TASK TO COMPLETE.
Update the items below by replacing "Bước" with "Giai đoạn" everywhere it appears, and give the lines again with nothing else changed. Leave the pictures out of your answer.

PROVIDED DATA.
.....
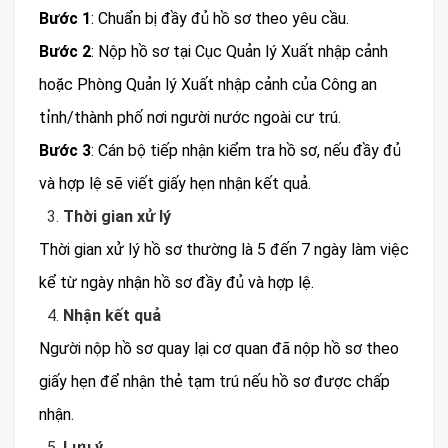
Bước 1
: Chuẩn bị đầy đủ hồ sơ theo yêu cầu.
Bước 2
: Nộp hồ sơ tại Cục Quản lý Xuất nhập cảnh
hoặc Phòng Quản lý Xuất nhập cảnh của Công an
tỉnh/thành phố nơi người nước ngoài cư trú.
Bước 3
: Cán bộ tiếp nhận kiểm tra hồ sơ, nếu đầy đủ
và hợp lệ sẽ viết giấy hẹn nhận kết quả.
Thời gian xử lý
Thời gian xử lý hồ sơ thường là 5 đến 7 ngày làm việc
kể từ ngày nhận hồ sơ đầy đủ và hợp lệ.
Nhận kết quả
Người nộp hồ sơ quay lại cơ quan đã nộp hồ sơ theo
giấy hẹn để nhận thẻ tạm trú nếu hồ sơ được chấp
nhận.
Lưu ý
.....
WRITTEN SOLUTION.
Giai đoạn 1
: Chuẩn bị đầy đủ hồ sơ theo yêu cầu.
Giai đoạn 2
: Nộp hồ sơ tại Cục Quản lý Xuất nhập cảnh
hoặc Phòng Quản lý Xuất nhập cảnh của Công an
tỉnh/thành phố nơi người nước ngoài cư trú.
Giai đoạn 3
: Cán bộ tiếp nhận kiểm tra hồ sơ, nếu đầy đủ
và hợp lệ sẽ viết giấy hẹn nhận kết quả.
Thời gian xử lý
Thời gian xử lý hồ sơ thường là 5 đến 7 ngày làm việc
kể từ ngày nhận hồ sơ đầy đủ và hợp lệ.
Nhận kết quả
Người nộp hồ sơ quay lại cơ quan đã nộp hồ sơ theo
giấy hẹn để nhận thẻ tạm trú nếu hồ sơ được chấp
nhận.
Lưu ý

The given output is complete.